Wouldn’t you think that having seen such an outpouring of public sentiment and with a $3 million township hall referendum on the fall ballot that the state legislators who represent Grafton Township would have voted against such a bill…even if they were allies of the losing side at the township’s Annual Meeting?
Later this week, the township trustees will be in court trying to get Judge Michael Caldwell to kick Township Supervisor Linda Moore out of office. They filed such a motion in response to her Separation of Powers suit.

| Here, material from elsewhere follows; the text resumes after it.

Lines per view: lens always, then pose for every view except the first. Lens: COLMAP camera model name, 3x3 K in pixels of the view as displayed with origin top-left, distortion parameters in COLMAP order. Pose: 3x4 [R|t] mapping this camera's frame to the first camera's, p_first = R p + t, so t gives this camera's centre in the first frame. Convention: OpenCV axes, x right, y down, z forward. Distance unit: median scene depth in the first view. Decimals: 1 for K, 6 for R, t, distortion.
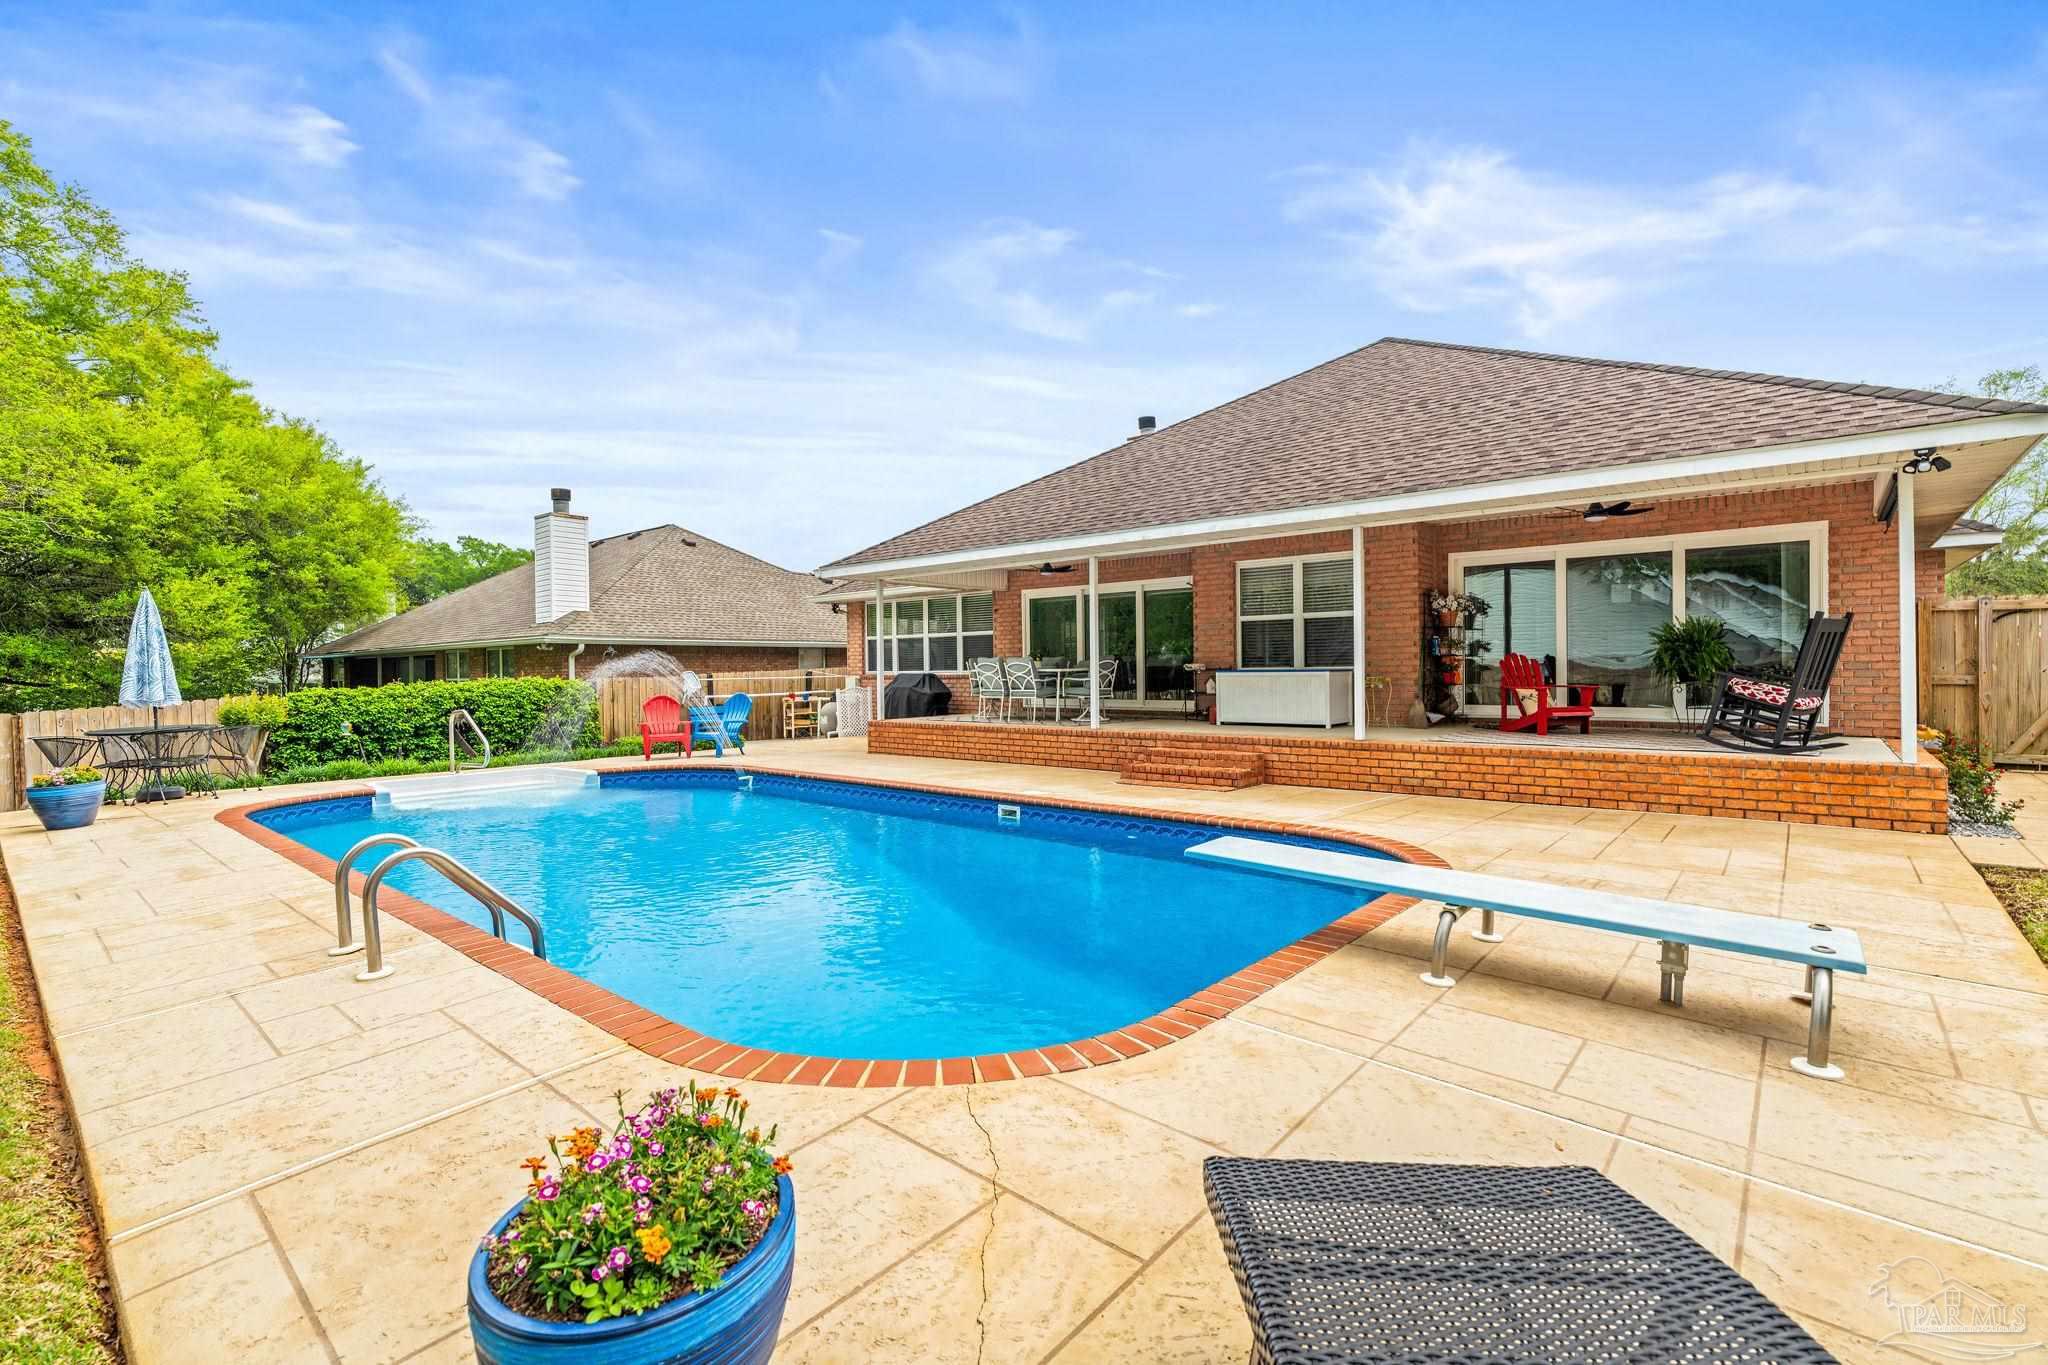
lens RADIAL K [[933.6, 0, 1029.3], [0, 933.6, 678.8], [0, 0, 1]] dist [-0.010536, 0.002370]
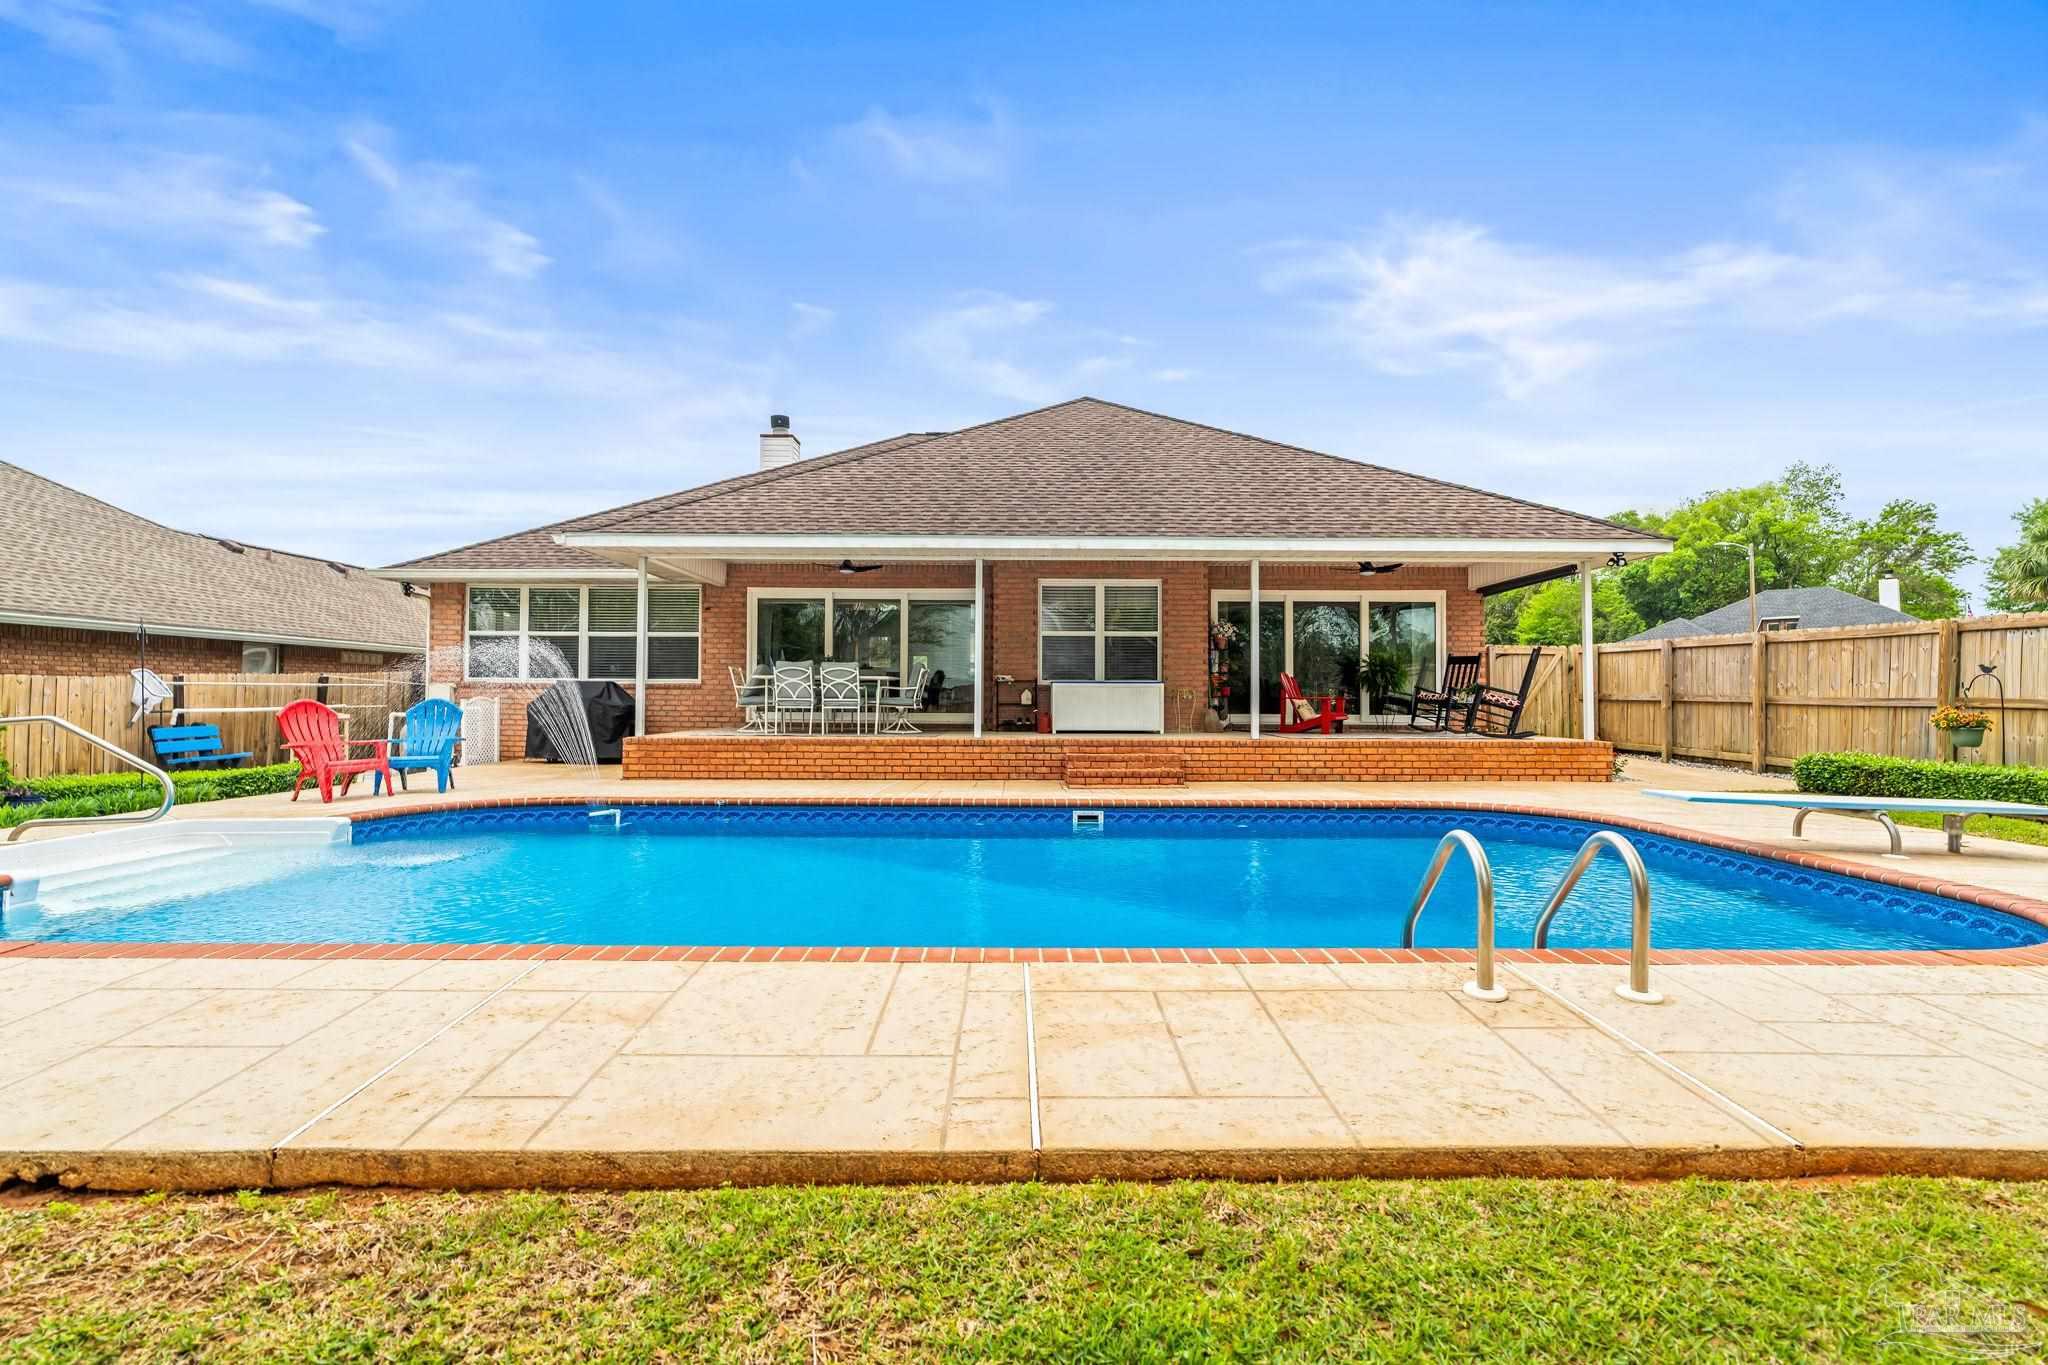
lens RADIAL K [[933.6, 0, 1026.0], [0, 933.6, 687.3], [0, 0, 1]] dist [-0.010536, 0.002370]
pose [[0.753205, 0.021523, 0.657433, -0.535847], [-0.006046, 0.999649, -0.025800, 0.026469], [-0.657758, 0.015458, 0.753071, 0.244462]]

Here’s the relevant language of the bill:
“Notwithstanding any provision of this Section to the contrary, any township may, by ordinance or resolution, build, purchase, or lease a township hall, a multi-purpose senior center, or a combined township hall and multi-purpose senior center within the township without referendum approval, if the building, purchasing, or leasing of the township hall, multi-purpose senior center, or combined township hall and multi-purpose senior center is paid or provided for with funds that are not the proceeds of bonds authorized under this Article.”
In the Senate the bill passed 39-4 on March 12th. Two months ago.
State Senator Pam Althoff, who represents Grafton Township, voted, “Aye.”
The Roll of Honor of those voting against was small. Just four members:
- Tim Bivins (R)
- Brad Burzynski (R)
- Gary Dahl (R)
- Dan Duffy (R, representing eastern McHenry County)
16 state senators didn’t even bother to vote. Were they confused or just didn’t want to get on the wrong side of their local township officials?
Last Wednesday, the bill was on Short Debate in the House. Under that order of business only two people from both sides could speak.
It would not have mattered anyway.
The skids were greased.
98 voted in favor, 19 opposed.
I’ll list the friends of the taxpayers who voted against the bill:
- John Cavaletto (R)
- Linda Chapa LaVia (D)
- Fred Crespo (D)
- Shane Cultra (R)
- Anthony DeLuca (D)
- Keith Farnham (D)
- Robert Flider (D)
- Jack Franks (D of McHenry County)
- Paul Froehlich (D)
- Careen Gordon (D)
- Jehan Gordon (D)
- Emily McAsey (D)
- David Reis (R)
- Darlene Senger (R)
- Carol Sente (D)
- Keith Sommer (D)
- Andre Thapedi (D)
- Mark Walker (D)
- Jim Watson (R)
So, much for Republicans being for having referendums before taxes are hiked.
I think it’s pretty much a foregone conclusion that Governor Pat Quinn will sign the bill. He has not stood up for the “pee-e-e-ple” in a pretty long time…maybe since becoming governor.
Can’t you hear the township trustees soon saying,
“Referendum? We don’t need no stinking referendum!”